▸ THE PROBLEM:
In your copy, repeat the records exactly and leave out the pictures.

▸ TASK INPUTS:
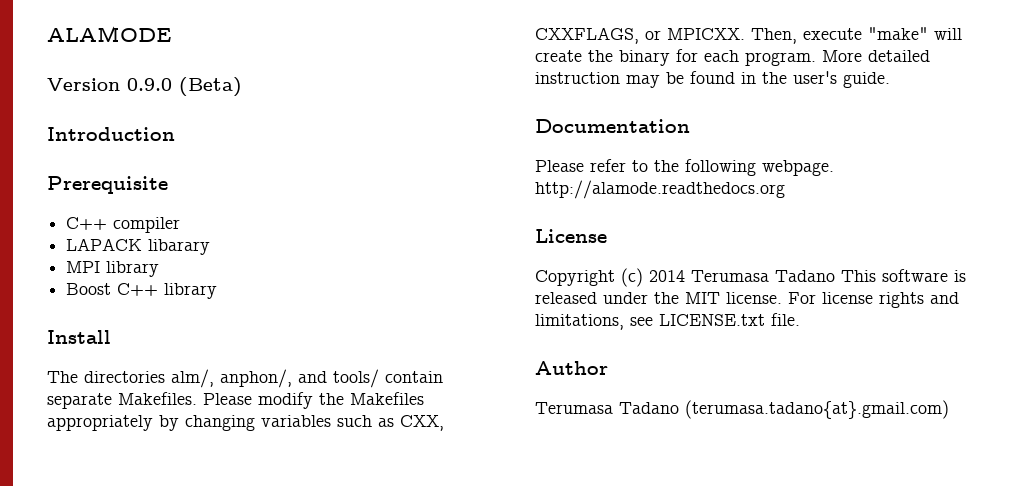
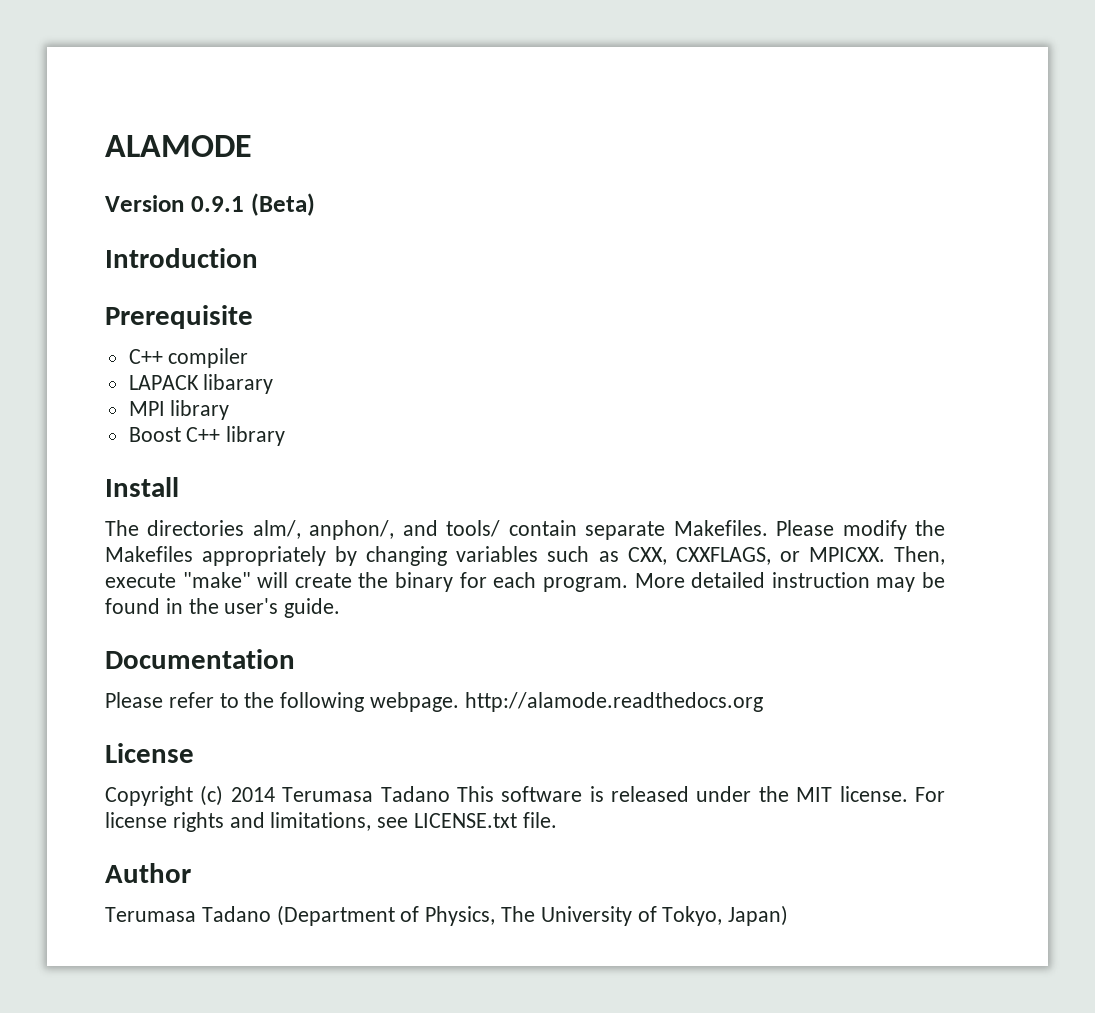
[127,78,172,91] 0.9.0 -> [190,196,244,212] 0.9.1
[685,400,949,419] (terumasa.tadano{at}.gmail.com) -> [276,905,789,926] (Department of Physics, The University of Tokyo, Japan)

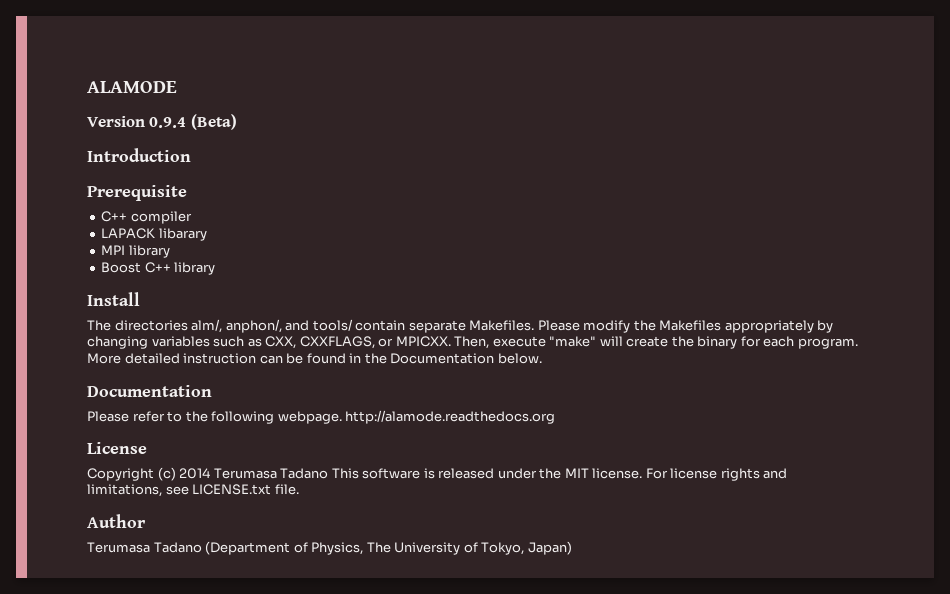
[190,196,244,212] 0.9.1 -> [149,117,187,128] 0.9.4
[876,577,916,592] may -> [259,355,283,364] can
[224,598,341,618] user's guide. -> [390,353,542,364] Documentation below.

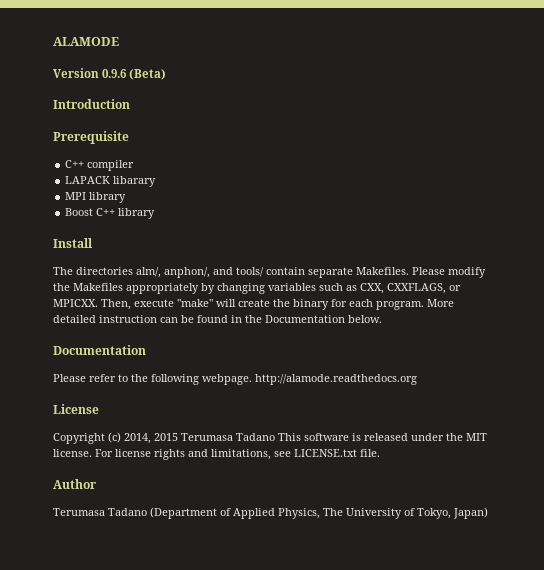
[149,117,187,128] 0.9.4 -> [102,69,128,78] 0.9.6
[179,468,211,479] 2014 -> [124,433,178,444] 2014, 2015
(308, 547) none -> [233,508,275,519] Applied

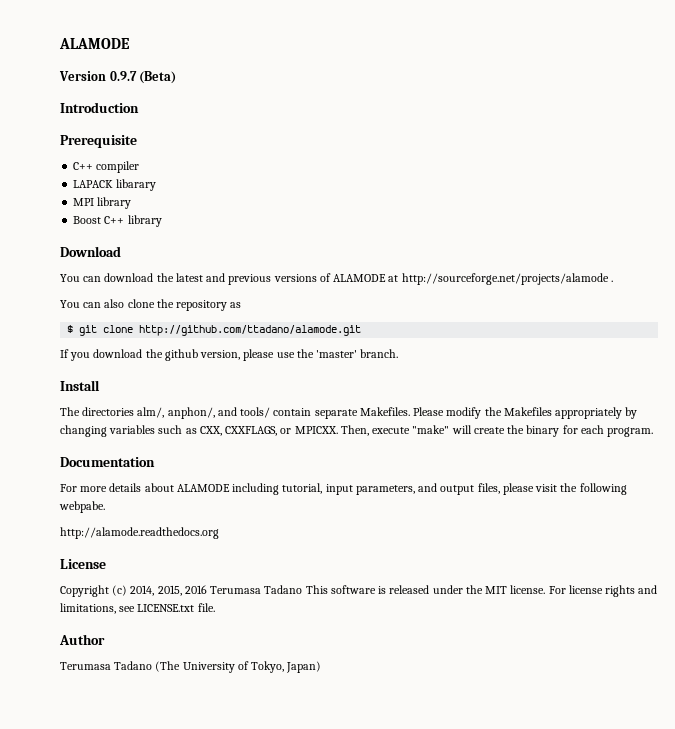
[102,69,128,78] 0.9.6 -> [109,71,137,81] 0.9.7
(156, 213) none -> [60,246,121,257] [60,273,613,285] [60,299,242,311] [67,325,362,336] [60,349,399,361] // Download // You can download the latest and previous versions of ALAMODE at http://sourceforge.net/projects/alamode . // You can also clone the repository as // $ git clone http://github.com/ttadano/alamode.git // If you download the github version, please use the 'master' branch.
[427,299,454,307] [53,315,382,323] [53,345,146,355] [53,374,128,382] More detailed instruction can be found in the Documentation below. // Documentation // Please refer to -> [60,457,155,467] [60,483,558,495] // Documentation // For more details about ALAMODE including tutorial, input parameters, and output files, please visit
[202,374,252,385] webpage. -> [59,501,105,513] webpabe. //
[154,433,178,441] 2015 -> [157,585,207,596] 2015, 2016
[150,507,343,519] (Department of Applied Physics, The -> [155,661,181,672] (The

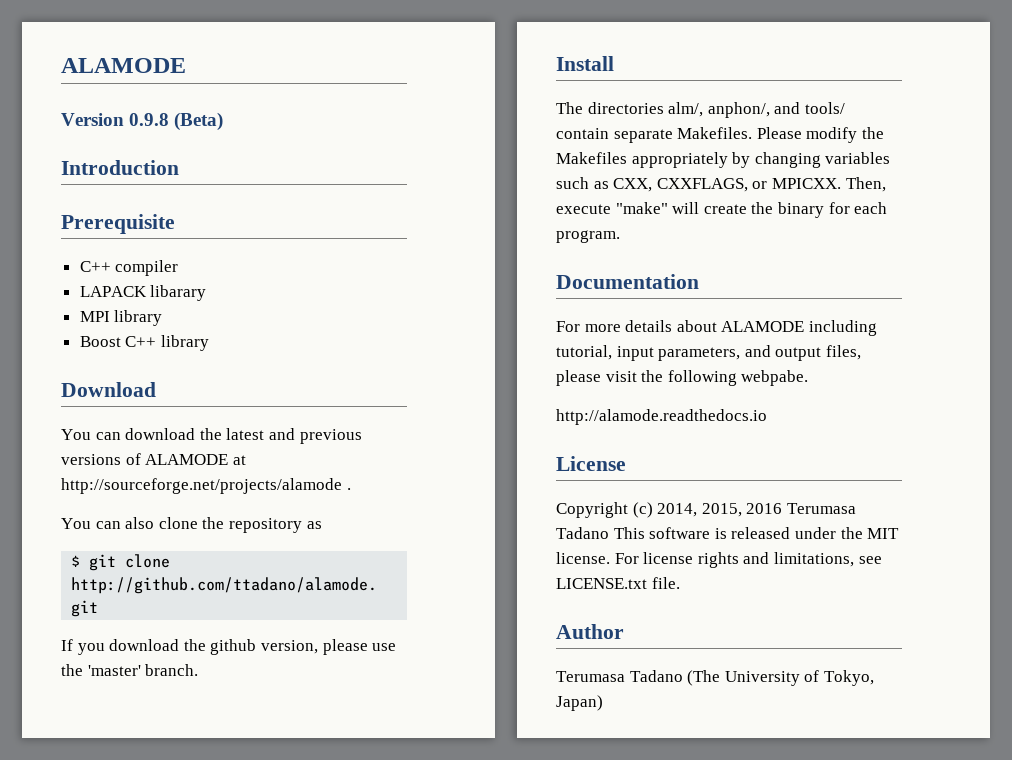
[109,71,137,81] 0.9.7 -> [129,113,170,126] 0.9.8
[60,527,219,539] http://alamode.readthedocs.org -> [556,409,767,425] http://alamode.readthedocs.io

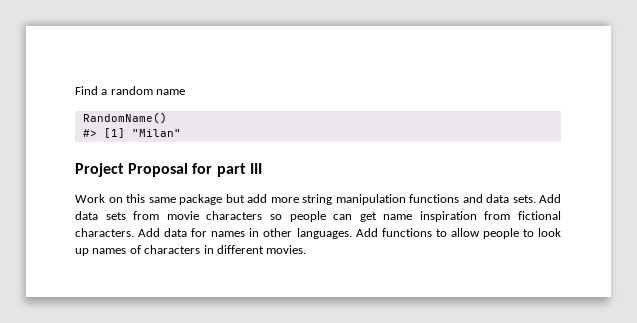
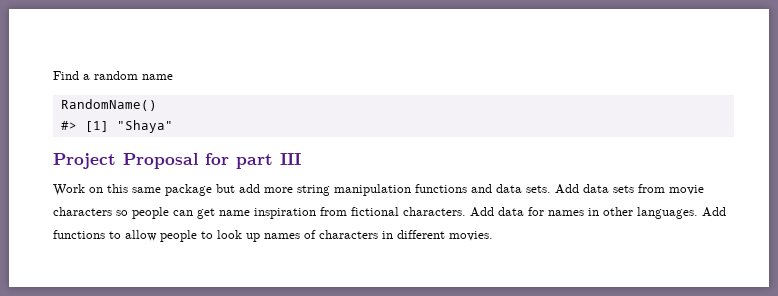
[131,129,181,137] "Milan" -> [116,120,173,133] "Shaya"

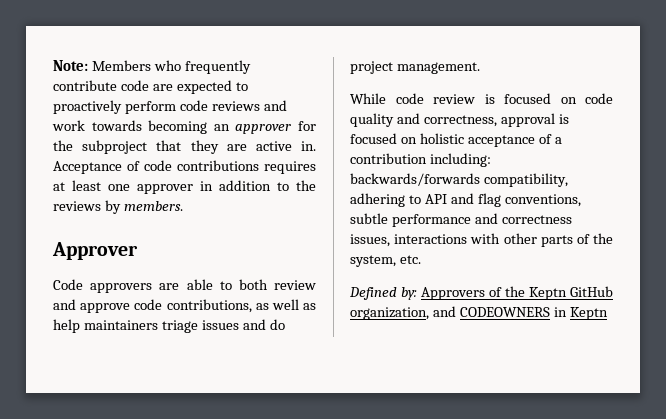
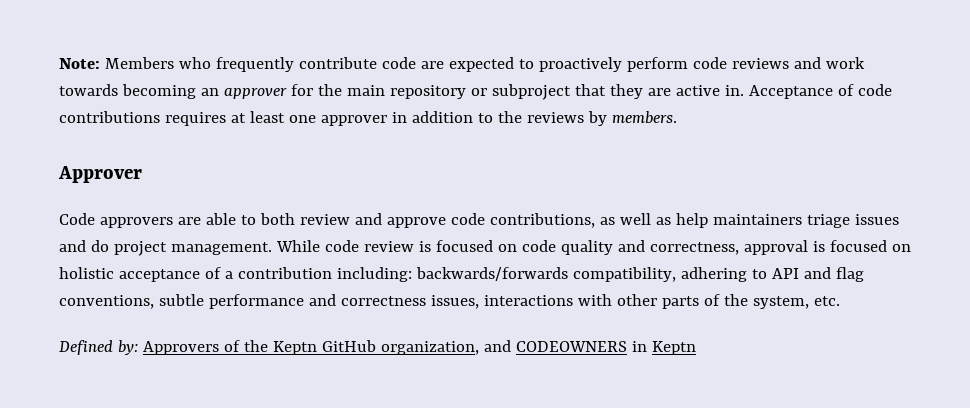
(73, 145) none -> [346,85,487,99] main repository or
(480, 68) // -> (272, 248) none

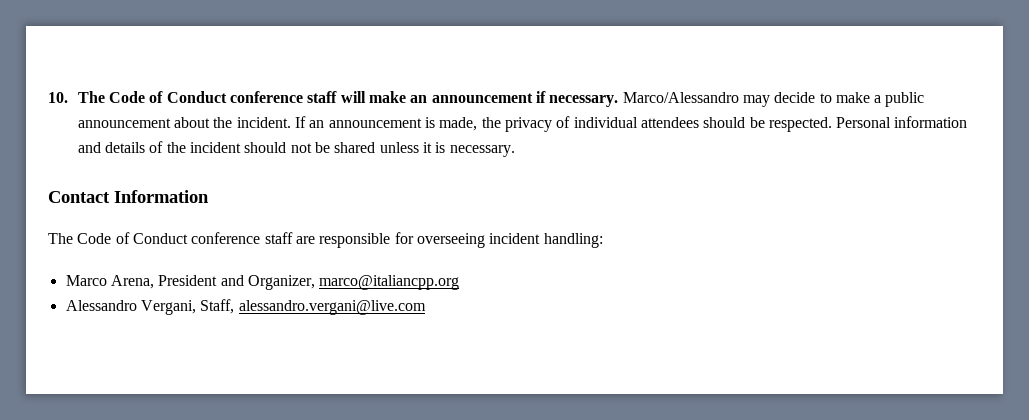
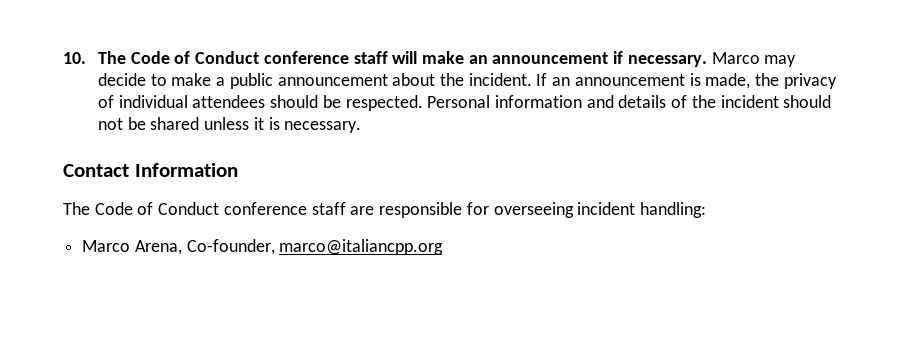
[622,92,739,103] Marco/Alessandro -> [711,52,760,64] Marco
[158,275,460,290] [65,299,426,315] President and Organizer, marco@italiancpp.org // Alessandro Vergani, Staff, alessandro.vergani@live.com -> [186,239,444,255] Co-founder, marco@italiancpp.org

▸ RESPONSE BOX:
[127,78,172,91] 0.9.0 -> [190,196,244,212] 0.9.1
[685,400,949,419] (terumasa.tadano{at}.gmail.com) -> [276,905,789,926] (Department of Physics, The University of Tokyo, Japan)

[190,196,244,212] 0.9.1 -> [149,117,187,128] 0.9.4
[876,577,916,592] may -> [259,355,283,364] can
[224,598,341,618] user's guide. -> [390,353,542,364] Documentation below.

[149,117,187,128] 0.9.4 -> [102,69,128,78] 0.9.6
[179,468,211,479] 2014 -> [124,433,178,444] 2014, 2015
(308, 547) none -> [233,508,275,519] Applied

[102,69,128,78] 0.9.6 -> [109,71,137,81] 0.9.7
(156, 213) none -> [60,246,121,257] [60,273,613,285] [60,299,242,311] [67,325,362,336] [60,349,399,361] // Download // You can download the latest and previous versions of ALAMODE at http://sourceforge.net/projects/alamode . // You can also clone the repository as // $ git clone http://github.com/ttadano/alamode.git // If you download the github version, please use the 'master' branch.
[427,299,454,307] [53,315,382,323] [53,345,146,355] [53,374,128,382] More detailed instruction can be found in the Documentation below. // Documentation // Please refer to -> [60,457,155,467] [60,483,558,495] // Documentation // For more details about ALAMODE including tutorial, input parameters, and output files, please visit
[202,374,252,385] webpage. -> [59,501,105,513] webpabe. //
[154,433,178,441] 2015 -> [157,585,207,596] 2015, 2016
[150,507,343,519] (Department of Applied Physics, The -> [155,661,181,672] (The

[109,71,137,81] 0.9.7 -> [129,113,170,126] 0.9.8
[60,527,219,539] http://alamode.readthedocs.org -> [556,409,767,425] http://alamode.readthedocs.io

[131,129,181,137] "Milan" -> [116,120,173,133] "Shaya"

(73, 145) none -> [346,85,487,99] main repository or
(480, 68) // -> (272, 248) none

[622,92,739,103] Marco/Alessandro -> [711,52,760,64] Marco
[158,275,460,290] [65,299,426,315] President and Organizer, marco@italiancpp.org // Alessandro Vergani, Staff, alessandro.vergani@live.com -> [186,239,444,255] Co-founder, marco@italiancpp.org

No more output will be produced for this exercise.